Roy Kleijwegt – GT (2003)

Alfa Romeo GT

“Het merk Alfa Romeo speelt een grote rol in mijn beginjaren als autojournalist. Ik vond auto’s ‘wel leuk’, en las wel eens een autoblad, maar zelfs na het halen van mijn rijbewijs was ik niet verslaafd of extreem betrokken. Maar de mogelijkheid om met sportieve Alfa’s een rijtraining te doen op Zandvoort opende mijn ogen. De demonstratie van de uitwijkproef door de Duitse instructeurs was van een héél ander kaliber dan bij de stoffige ANWB-training die ik eerder had gedaan. De acceleratie en het geluid van de 156 GTA tijdens mijn eerste circuitkilometers waren genoeg om te denken: hier ga ik méér mee doen. Een stageplek een jaar later (2004) bij AutoWeek was de volgende stap. Vervolgens haalde ik mijn vader over om na jaren Renault-rijden eens wild te doen en een Alfa GT te kopen. Het design van de GT was voor hem reden genoeg om mee te gaan in mijn enthousiasme. De vele complimenten van omstanders bij de supermarkt deden hem daarna zichtbaar goed: hij was trots op de auto. De door mij weggewuifde bezwaren van ruimte en twee in plaats van vier deuren bleken in de praktijk toch wel wat weerbarstig bij ritten met oma’s of tochten naar de bouwmarkt, en de volgende stap was toch weer een Laguna. Maar die 150 pk dieselcoupé blijft toch een bijzondere tocht buiten de gebaande paden.”

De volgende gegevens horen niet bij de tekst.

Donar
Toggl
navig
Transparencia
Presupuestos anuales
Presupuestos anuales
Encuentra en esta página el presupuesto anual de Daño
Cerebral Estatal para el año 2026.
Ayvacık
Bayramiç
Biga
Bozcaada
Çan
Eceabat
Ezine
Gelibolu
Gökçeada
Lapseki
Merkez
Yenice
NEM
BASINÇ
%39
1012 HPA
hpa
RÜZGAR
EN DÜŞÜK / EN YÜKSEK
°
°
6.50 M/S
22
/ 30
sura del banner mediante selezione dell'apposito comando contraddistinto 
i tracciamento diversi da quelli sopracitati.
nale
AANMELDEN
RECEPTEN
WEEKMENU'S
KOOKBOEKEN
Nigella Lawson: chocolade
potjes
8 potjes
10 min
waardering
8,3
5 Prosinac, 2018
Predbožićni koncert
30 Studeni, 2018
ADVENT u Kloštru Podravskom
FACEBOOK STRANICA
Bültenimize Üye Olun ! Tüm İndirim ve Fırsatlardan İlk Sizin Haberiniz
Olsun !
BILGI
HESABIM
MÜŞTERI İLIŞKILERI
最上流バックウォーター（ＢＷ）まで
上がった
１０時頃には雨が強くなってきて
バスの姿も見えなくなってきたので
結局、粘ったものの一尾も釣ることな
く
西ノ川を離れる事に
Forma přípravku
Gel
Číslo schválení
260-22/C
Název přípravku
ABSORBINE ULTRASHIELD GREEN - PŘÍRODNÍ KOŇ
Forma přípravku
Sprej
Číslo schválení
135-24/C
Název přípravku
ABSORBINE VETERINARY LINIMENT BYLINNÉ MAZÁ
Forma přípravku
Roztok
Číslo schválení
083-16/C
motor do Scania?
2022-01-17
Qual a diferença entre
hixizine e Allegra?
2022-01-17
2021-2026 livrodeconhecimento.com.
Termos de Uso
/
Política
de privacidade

Stéphan Vermeulen - GTV 6 2.5 (1980)

Alfa Romeo GTV6

“Ik kan je fantastische persoonlijke verhalen vertellen over ervaringen met inmiddels klassieke Alfa’s. Zoals de SZ waarmee ik onder de supervisie van Andrea de Adamich leerde driften. Of over de 75 3.0 V6 waarmee ik bij hetzelfde Guida Sicura-event mijn circuitskills oefende. Over die legendarische rit met de 147 GTA, waarvoor ik ’s ochtends op het vliegtuig naar Turijn stapte om er nog diezelfde dag meteen mee terug te knallen naar huis. Ook niet verkeerd: dwars door Duitsland met de laatste GTV, voorzien van dezelfde V6. De Busso met 24 kleppen, de 3.2 die ook furore maakte in de GTA’s. De 156 GTA reed ik best vaak, zoals ik ook meerdere dagen heb mogen proeven van hetzelfde motorische genoegen in de schitterende GT, maar al die voorwielaandrijvers vallen af. Stilstaan bij je favoriete Alfa uit 110 jaar historie en dan uitkomen bij een voorwielaandrijver, dat voelt toch een beetje als het Ajax van seizoen 2018-2019 verkiezen boven de elftallen uit begin jaren zeventig of halverwege de jaren negentig van de vorige eeuw … Dus het wordt voor mij een achterwielaandrijver met V6, maar niet de 75 of de SZ. De eerste vind ik erg bruut maar ook wel een tikkeltje voor de hand liggend, de SZ is me te bizar, zodoende kies ik voor een tussenvorm. De GTV 6 van de jaren tachtig, die ik helaas nog nooit reed! Ik vind het niet de mooiste Alfa Romeo aller tijden, maar ik val voor het brute. Hij ziet er zo lekker agressief uit met die bult in de motorkap. Maar tegelijkertijd heeft hij iets elegants, in tegenstelling tot die monsterlijke SZ. Het verlangen naar het onbekende bezorgt ‘m de eerste plek op mijn lijstje favoriete klassieke Alfa Romeo’s.”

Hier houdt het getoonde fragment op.